The process mimics the preservation of coherent oscillation of light in the scattering process, returning measurements of the precise location and brightness of objects emitting incoherent light.
"We have a sequence of shaped light that we use to illuminate the object and then we simply measure the power of the fluorescent coming out of the object. These data when combined with a mathematical model allow us to figure out the 3-D distributions of molecules," said Bartels. "This process mimics coherent scattering much like ultrasound imaging."
Combining math and optics to create models
Taking all of those measurements of light gives data, but it is only useful if the right model can be built to interpret it.
CAT scans and MRIs use similar mathematical models to take data that are low-dimensional representations of the object to build a detailed 3-D image. To use incoherent light to create a 3-D digital model requires a new mathematically-driven strategy.
That's where electrical and computer engineering Professor Ali Pezeshki comes in.
Using data from the total power measurements of shaped light coming out of a fluorescent object, Pezeshki's mathematical models keep noise managed and valuable information from being buried. The three-dimensional distributions of molecules can then be collected as if they were coherent.
This work is one of the highlights of a productive multidisciplinary collaboration between Bartels' group and the Squier group at the Colorado School of Mines.
"It becomes a synergistic collaboration," said Bartels. "It has to be a conversation between people of different expertise to understand the limitations of the different domains."
Since 2016, the groups have collaborated on nearly a dozen published publications, with more being written.

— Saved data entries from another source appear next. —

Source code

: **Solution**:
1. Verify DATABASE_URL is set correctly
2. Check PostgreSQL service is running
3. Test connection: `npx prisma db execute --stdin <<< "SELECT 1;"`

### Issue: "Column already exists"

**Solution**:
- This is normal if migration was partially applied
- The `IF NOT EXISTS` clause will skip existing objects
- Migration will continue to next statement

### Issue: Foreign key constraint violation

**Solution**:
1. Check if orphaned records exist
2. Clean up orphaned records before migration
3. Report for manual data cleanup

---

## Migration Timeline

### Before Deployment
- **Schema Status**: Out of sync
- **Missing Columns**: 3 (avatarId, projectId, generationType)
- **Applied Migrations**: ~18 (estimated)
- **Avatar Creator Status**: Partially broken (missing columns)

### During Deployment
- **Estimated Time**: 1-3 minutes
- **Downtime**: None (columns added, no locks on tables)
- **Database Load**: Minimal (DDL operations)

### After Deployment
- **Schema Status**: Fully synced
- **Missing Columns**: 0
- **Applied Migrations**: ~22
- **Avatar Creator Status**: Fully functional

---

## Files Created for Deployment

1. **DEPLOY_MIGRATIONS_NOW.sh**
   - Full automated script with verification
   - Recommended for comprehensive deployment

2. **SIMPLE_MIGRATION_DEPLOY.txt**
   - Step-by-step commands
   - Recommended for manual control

The interdisciplinary efforts of mathematics, science, and engineering enable them to push the boundaries of optical imaging with applications from advanced manufacturing to neuroscience.
"Students really get to see problems from the different perspectives supplied by Randy, Jeff Field, Ali and myself," said Squier. "We have made advances in imaging I suspect none of us foresaw until we launched this collaborative effort and are now applying it across domains that we hadn't envisioned previously."